(Dataset entries)
%%
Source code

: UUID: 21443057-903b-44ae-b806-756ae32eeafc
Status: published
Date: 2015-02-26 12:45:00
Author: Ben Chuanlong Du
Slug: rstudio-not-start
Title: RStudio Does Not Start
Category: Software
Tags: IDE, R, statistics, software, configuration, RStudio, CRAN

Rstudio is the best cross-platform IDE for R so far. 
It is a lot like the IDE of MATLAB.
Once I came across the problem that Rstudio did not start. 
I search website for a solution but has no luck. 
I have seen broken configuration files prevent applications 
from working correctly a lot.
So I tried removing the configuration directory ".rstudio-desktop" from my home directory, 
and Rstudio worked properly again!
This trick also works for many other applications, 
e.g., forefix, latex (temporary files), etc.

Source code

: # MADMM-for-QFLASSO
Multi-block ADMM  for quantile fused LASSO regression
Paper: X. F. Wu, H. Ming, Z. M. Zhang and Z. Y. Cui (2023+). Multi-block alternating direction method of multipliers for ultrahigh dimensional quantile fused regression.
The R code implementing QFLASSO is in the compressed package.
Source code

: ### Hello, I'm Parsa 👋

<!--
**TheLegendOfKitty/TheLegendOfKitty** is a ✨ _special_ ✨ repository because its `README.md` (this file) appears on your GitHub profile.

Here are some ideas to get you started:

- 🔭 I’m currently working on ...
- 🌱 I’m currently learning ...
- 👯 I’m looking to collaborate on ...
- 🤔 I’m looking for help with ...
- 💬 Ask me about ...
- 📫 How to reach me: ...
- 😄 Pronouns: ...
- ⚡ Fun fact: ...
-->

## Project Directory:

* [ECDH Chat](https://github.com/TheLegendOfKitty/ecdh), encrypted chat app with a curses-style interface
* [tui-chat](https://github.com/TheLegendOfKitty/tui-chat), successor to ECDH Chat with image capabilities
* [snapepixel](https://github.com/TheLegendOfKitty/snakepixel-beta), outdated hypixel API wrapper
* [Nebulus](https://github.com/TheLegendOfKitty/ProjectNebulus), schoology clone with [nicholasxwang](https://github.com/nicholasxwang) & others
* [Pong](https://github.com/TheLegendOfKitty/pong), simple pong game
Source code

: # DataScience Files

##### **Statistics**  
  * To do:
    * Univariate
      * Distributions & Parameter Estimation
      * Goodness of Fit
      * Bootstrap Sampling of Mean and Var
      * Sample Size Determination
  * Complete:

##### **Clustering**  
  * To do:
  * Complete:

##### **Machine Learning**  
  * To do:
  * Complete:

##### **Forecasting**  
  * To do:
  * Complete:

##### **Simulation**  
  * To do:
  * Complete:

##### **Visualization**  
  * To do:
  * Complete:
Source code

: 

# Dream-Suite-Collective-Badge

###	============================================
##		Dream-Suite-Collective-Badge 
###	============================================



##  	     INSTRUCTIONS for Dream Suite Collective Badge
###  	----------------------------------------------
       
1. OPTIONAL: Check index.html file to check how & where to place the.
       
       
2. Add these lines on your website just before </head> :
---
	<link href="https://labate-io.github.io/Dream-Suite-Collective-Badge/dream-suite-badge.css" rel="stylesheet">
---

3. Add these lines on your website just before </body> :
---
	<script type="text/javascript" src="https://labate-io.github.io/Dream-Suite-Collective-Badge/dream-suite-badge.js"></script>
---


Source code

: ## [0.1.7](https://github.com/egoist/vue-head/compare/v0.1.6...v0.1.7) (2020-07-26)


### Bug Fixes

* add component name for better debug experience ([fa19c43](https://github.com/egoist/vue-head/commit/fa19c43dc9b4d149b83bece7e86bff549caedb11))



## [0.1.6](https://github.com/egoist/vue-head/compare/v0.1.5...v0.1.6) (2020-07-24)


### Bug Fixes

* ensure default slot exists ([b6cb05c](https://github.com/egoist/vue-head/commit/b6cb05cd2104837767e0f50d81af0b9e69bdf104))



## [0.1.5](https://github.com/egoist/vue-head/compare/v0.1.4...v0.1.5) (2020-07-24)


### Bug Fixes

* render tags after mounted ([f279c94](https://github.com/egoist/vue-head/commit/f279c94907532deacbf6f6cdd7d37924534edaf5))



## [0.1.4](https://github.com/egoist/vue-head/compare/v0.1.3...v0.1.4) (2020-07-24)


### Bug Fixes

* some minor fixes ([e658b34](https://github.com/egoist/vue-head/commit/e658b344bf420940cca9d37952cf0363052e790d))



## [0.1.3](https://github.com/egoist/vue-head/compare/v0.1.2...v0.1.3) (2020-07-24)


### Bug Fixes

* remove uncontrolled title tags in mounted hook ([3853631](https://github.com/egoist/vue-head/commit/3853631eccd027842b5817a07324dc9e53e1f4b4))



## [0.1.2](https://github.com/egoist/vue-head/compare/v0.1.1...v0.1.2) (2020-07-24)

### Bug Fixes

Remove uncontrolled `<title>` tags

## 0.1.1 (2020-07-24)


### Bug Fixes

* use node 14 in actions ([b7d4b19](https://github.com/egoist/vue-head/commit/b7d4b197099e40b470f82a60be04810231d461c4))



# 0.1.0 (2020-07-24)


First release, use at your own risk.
%%
- To do: Among the entries above, the lines between the ones containing "- 💬 Ask me about ..." and "1. OPTIONAL: Check", inclusive, are to be transcribed exactly. No other line is to be given.

- Result:
- 💬 Ask me about ...
- 📫 How to reach me: ...
- 😄 Pronouns: ...
- ⚡ Fun fact: ...
-->

## Project Directory:

* [ECDH Chat](https://github.com/TheLegendOfKitty/ecdh), encrypted chat app with a curses-style interface
* [tui-chat](https://github.com/TheLegendOfKitty/tui-chat), successor to ECDH Chat with image capabilities
* [snapepixel](https://github.com/TheLegendOfKitty/snakepixel-beta), outdated hypixel API wrapper
* [Nebulus](https://github.com/TheLegendOfKitty/ProjectNebulus), schoology clone with [nicholasxwang](https://github.com/nicholasxwang) & others
* [Pong](https://github.com/TheLegendOfKitty/pong), simple pong game
Source code

: # DataScience Files

##### **Statistics**  
  * To do:
    * Univariate
      * Distributions & Parameter Estimation
      * Goodness of Fit
      * Bootstrap Sampling of Mean and Var
      * Sample Size Determination
  * Complete:

##### **Clustering**  
  * To do:
  * Complete:

##### **Machine Learning**  
  * To do:
  * Complete:

##### **Forecasting**  
  * To do:
  * Complete:

##### **Simulation**  
  * To do:
  * Complete:

##### **Visualization**  
  * To do:
  * Complete:
Source code

: 

# Dream-Suite-Collective-Badge

###	============================================
##		Dream-Suite-Collective-Badge 
###	============================================



##  	     INSTRUCTIONS for Dream Suite Collective Badge
###  	----------------------------------------------
       
1. OPTIONAL: Check index.html file to check how & where to place the.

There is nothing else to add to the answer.